Carry the beef cattle text further, starting after its final sentence.

TEXT SEGMENT:

——————————

Beef Cattle... Touching You Daily


Beef Cattle Terms

  • Bovine – A ruminant mammal belonging to the genus Bos which includes cattle.
  • Bull – A male capable of reproduction.
  • Cow – Mature female that has produced a calf.
  • Calf – Young male or female less than one year of age.
  • Steer – Male that has been castrated before maturity, especially raised for beef.
  • Heifer – Young female over one year old that has not had a calf.


Worldwide there are more than 250 breeds of cattle. Over 60 of these breeds are present in the United States. However, a relatively small number of breeds (less than 20) are utilized for commercial beef production. Some of those breeds are:

  • Angus - Imported from Scotland in 1873
  • Beefmaster – Developed early 1930s in U.S. (Brahman-Hereford-Shorthorn cross)
  • Brahman – Imported from India in 1854
  • Charolais – Imported from France in 1936
  • Brangus – Developed 1932 in U.S. (Angus-Brahman cross)
  • Hereford – Imported from England in 1817

Beef Cattle Production

Each year, over 5 million calves are born on over 130,000 cow-calf operations in Texas.

The nearly 1 million beef cattle operations in the United States produce over 24 billion pounds of beef which generates about $80 billion in retail beef sales.

Top Counties – All Beef Cows (5 yr. average)

  1. Lavaca – 80,800
  2. Gonzales – 79,800
  3. Fayette – 76,000
  4. DeWitt – 66,000
  5. Leon – 65,000
  6. Houston – 65,000
  7. Milam – 61,000
  8. Robertson – 58,600
  9. Limestone – 58,200
  10. Brazoria – 57,600

Texas Total – 5,461,000

Top States – All Cattle and Calves (5 yr. average)

  1. Texas – 13.86 million
  2. Kansas – 6.57 million
  3. Nebraska – 6.35 million
  4. California – 5.31 million
  5. Oklahoma – 5.30 million

U.S. Total – 96.05 million

Beef Cattle Production Systems

  • Cow-calf- Ranchers produce the cattle for the stocker market or feedlot (commercial operations) or other breeding herds (purebred operations).
  • Feedlot – Raises calves until they weigh 900 to 1,400 pounds and market them to packer operations.
  • Stocker – Ranchers graze weaned calves until they weigh as much as 900 pounds, and then market them to the feedlots.

Addressing Misconceptions of Beef Production

Myth: Beef production uses outrageous amounts of water, feed and land that should be used for something else.

Truth: It takes 2.6 pounds of grain and 435 gallons* of water to produce a pound of beef in the U.S. 85% of the nation's grazing lands are not suitable for farming. Cattle eat forages that humans cannot consume and convert them into a nutrient-dense food.

*Considers all factors including direct consumption, irrigation of pastures and crops, and carcass processing.

Cash Receipts

Beef cattle production represents the largest single segment of agriculture.

United States Agriculture Cash Receipts (Top 5 Commodities)

Cattle and Calves $49.1 billion
Dairy Products $23.4 billion
Corn $21.7 billion
Broilers $18.9 billion
Soybeans $16.9 billion


Texas Agriculture Cash Receipts (Top 5 Commodities) 

Cattle $ amount
 Cattle and Calves  $7.4 billion
 Cotton  $1.9 billion
 Greenhouse/Nursery  $1.5 billion
 Broilers  $1.3 billion
Dairy Products  $947 million


Increased productivity is the main contributor to growth in U.S. agriculture.

  • Beef production per cow has increased from about 400 pounds in the mid-1960s to almost 600 pounds today.

——————————

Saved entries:
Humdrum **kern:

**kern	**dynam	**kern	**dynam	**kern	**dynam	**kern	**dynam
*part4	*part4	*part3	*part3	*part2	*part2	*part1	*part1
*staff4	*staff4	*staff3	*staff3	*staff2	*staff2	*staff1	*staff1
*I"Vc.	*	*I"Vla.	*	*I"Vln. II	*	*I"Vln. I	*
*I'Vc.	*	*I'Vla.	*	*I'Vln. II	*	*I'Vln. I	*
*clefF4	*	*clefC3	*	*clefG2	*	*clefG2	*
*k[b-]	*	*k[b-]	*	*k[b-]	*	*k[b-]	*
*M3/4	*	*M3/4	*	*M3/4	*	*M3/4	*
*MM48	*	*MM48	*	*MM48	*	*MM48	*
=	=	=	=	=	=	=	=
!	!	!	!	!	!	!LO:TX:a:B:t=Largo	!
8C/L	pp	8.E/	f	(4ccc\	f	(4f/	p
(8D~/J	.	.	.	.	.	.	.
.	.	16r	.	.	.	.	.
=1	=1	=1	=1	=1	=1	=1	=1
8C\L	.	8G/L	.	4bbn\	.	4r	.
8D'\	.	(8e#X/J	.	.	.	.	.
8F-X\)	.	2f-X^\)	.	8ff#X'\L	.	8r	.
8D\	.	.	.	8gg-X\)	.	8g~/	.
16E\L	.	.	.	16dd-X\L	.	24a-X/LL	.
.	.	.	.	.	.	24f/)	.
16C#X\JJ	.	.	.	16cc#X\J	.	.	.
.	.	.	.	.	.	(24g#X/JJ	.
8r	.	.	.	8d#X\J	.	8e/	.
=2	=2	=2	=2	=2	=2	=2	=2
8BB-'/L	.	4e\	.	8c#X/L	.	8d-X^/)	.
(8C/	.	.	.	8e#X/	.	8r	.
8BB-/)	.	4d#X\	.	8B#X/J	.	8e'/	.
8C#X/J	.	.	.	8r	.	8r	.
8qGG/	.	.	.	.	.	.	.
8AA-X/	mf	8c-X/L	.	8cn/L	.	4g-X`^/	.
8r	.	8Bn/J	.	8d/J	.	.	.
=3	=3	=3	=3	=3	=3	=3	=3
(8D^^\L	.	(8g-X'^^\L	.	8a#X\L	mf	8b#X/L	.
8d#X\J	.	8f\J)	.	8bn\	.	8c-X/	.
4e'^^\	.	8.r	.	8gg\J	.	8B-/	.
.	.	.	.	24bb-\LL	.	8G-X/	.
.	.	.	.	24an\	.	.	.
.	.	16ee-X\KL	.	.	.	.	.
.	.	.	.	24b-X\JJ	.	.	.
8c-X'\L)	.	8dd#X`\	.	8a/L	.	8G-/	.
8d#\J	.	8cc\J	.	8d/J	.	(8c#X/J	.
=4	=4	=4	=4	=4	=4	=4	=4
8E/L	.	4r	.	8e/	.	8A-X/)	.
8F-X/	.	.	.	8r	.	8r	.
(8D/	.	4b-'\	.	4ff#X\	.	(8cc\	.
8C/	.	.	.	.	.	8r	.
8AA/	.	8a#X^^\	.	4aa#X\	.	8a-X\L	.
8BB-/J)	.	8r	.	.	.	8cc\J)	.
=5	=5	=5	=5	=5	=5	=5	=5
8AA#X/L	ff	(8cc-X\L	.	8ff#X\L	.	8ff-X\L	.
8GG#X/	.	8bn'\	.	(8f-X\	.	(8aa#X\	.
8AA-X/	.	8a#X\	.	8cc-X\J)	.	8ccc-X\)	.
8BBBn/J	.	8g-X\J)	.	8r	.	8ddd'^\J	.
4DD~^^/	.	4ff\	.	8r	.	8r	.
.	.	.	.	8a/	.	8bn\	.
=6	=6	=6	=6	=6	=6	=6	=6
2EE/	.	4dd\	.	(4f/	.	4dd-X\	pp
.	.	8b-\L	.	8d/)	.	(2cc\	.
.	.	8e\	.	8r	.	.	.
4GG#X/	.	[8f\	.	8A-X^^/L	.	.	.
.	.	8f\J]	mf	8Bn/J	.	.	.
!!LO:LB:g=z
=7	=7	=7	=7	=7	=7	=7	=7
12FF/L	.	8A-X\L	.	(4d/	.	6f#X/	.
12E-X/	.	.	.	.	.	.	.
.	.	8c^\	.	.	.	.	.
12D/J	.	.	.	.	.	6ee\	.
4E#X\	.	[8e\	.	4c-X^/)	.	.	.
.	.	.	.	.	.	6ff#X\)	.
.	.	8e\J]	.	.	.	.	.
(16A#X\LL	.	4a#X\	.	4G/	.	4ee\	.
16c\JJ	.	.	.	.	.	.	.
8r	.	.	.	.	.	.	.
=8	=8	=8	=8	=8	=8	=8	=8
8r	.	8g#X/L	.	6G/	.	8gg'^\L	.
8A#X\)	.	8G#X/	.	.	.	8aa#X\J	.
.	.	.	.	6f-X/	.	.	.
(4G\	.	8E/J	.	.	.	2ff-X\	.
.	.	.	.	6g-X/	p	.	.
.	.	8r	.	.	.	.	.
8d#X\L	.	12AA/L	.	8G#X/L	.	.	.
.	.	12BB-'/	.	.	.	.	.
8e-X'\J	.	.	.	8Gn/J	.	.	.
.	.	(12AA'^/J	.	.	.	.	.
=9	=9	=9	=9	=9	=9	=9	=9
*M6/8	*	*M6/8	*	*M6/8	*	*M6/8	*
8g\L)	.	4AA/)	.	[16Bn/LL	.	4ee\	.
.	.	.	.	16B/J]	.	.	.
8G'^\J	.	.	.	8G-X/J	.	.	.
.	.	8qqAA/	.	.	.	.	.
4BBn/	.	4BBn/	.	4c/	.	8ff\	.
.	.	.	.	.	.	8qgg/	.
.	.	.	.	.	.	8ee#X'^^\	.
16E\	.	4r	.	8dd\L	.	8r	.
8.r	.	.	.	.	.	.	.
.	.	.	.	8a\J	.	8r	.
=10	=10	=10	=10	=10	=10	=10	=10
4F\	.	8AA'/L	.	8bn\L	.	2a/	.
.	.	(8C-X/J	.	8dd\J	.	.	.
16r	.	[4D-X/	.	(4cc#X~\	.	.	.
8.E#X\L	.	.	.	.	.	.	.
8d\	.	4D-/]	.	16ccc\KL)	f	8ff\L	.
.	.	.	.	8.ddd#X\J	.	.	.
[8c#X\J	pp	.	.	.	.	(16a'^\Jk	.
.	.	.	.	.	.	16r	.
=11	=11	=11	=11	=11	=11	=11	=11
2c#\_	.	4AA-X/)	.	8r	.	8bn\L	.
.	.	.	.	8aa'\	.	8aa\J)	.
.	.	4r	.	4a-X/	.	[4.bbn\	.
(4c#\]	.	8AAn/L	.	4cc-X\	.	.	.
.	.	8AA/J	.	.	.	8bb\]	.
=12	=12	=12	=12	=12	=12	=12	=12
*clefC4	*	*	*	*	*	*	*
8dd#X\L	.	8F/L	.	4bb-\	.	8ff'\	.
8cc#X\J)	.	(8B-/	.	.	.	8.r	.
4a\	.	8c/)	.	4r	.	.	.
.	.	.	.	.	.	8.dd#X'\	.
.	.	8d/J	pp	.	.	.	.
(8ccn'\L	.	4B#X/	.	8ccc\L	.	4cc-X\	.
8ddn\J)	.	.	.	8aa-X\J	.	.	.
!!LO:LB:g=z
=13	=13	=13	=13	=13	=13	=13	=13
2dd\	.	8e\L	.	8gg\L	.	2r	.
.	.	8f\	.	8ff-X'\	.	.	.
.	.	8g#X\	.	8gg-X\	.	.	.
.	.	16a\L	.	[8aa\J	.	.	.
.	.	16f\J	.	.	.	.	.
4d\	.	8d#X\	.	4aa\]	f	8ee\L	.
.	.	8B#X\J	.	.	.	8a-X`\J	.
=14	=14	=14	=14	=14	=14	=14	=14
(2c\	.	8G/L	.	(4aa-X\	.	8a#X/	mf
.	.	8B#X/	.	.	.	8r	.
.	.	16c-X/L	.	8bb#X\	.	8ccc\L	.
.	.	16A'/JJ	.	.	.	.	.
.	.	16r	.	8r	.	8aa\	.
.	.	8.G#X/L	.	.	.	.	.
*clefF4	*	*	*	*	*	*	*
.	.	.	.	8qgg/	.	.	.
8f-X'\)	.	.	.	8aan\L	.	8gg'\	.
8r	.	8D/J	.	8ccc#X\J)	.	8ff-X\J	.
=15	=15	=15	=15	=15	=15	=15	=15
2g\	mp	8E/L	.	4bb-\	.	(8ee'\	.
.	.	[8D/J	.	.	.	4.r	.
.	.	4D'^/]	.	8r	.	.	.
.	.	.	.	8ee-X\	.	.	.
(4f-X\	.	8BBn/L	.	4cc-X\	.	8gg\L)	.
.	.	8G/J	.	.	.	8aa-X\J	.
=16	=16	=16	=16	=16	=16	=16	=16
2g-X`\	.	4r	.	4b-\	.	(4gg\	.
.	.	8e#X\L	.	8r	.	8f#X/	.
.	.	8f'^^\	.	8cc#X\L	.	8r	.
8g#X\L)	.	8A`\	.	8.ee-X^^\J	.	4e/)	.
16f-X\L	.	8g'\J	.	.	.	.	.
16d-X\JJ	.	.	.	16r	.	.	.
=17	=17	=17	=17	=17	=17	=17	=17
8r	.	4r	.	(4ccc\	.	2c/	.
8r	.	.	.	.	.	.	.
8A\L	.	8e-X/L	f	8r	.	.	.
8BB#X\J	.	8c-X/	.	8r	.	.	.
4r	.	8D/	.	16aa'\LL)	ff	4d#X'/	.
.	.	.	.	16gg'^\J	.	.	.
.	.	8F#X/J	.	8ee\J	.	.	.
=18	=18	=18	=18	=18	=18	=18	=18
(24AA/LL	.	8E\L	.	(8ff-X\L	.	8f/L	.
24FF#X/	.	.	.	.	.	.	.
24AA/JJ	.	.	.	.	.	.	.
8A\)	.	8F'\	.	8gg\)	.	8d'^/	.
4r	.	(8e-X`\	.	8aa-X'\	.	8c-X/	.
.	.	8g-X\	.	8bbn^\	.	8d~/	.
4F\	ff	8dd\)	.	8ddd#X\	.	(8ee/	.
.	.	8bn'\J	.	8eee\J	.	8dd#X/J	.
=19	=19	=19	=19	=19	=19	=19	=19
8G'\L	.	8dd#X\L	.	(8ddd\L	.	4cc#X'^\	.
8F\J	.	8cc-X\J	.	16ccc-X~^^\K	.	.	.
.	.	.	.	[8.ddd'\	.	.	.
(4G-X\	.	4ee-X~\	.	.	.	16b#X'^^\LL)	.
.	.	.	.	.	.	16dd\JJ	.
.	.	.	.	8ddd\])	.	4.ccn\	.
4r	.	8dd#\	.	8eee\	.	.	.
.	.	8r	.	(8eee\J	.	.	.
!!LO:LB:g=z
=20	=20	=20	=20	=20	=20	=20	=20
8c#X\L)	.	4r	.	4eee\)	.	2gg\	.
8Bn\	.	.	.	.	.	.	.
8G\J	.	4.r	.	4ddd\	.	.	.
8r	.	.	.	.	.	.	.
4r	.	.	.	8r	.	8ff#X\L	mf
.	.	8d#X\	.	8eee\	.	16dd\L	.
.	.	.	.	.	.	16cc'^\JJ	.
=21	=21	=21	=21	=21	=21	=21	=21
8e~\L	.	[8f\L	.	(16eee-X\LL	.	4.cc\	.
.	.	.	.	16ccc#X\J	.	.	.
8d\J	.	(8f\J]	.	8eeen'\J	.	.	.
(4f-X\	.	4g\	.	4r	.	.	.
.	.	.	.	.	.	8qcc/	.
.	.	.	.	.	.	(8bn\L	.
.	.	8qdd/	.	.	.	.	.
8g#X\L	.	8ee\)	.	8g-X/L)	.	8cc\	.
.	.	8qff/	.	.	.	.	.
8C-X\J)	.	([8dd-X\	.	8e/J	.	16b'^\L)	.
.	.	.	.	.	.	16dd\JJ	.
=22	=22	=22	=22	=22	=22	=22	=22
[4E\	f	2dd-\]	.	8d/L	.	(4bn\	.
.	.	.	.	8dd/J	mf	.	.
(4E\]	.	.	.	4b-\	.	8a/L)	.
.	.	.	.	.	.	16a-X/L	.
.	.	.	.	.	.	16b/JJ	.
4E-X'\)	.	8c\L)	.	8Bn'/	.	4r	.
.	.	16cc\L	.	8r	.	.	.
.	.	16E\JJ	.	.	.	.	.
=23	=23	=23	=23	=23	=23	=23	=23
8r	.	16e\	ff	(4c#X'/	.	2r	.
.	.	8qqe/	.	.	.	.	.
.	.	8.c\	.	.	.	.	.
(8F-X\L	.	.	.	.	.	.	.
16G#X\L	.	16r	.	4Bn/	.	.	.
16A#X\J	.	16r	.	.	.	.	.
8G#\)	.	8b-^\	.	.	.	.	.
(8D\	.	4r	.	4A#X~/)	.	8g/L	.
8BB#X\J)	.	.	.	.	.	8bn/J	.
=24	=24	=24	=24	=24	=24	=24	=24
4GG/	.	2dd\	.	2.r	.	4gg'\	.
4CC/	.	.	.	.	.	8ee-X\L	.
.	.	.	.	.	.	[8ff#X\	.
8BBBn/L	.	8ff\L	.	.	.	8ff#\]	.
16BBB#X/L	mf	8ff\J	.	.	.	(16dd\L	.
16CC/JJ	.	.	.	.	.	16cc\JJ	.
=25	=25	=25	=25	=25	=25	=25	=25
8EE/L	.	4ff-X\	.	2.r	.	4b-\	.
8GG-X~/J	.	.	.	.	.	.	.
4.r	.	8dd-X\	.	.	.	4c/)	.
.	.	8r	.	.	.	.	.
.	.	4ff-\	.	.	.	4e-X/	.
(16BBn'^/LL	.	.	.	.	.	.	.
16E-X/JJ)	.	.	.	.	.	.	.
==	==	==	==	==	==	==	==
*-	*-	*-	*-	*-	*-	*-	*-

——————————

SOLVED EXERCISE:
  • This means more business opportunities for the producers and cost saving for consumers.


The beef Americans love is leaner than ever before and good for you too!

Beef provides three essential nutrients:

  • Protein – builds, maintains and repairs body tissues
  • Iron – helps red blood cells carry oxygen to body cells and tissues
  • Zinc – for growth and maintaining the immune system

Beef also provides B-vitamins which promote healthy skin, a healthy nervous system, and is important for digestion and metabolism. One 3-ounce serving of lean beef provides 50% of the daily value of our need for protein and just 6.4 grams of fat on average.

There are currently 29 cuts of beef that meet USDA criteria for lean.

Beef Choices:

Beef producers offer a variety of beef choices to meet the changing lifestyles and nutritional needs of consumers. While each offers something different, they all share three common values: taste, nutrition and safety.

  • Grain-fed Beef – The most widely produced and tends to be less expensive. The cattle spend most of their lives eating grass in a pasture before moving to a feedlot where they are fed a high-energy, grain diet.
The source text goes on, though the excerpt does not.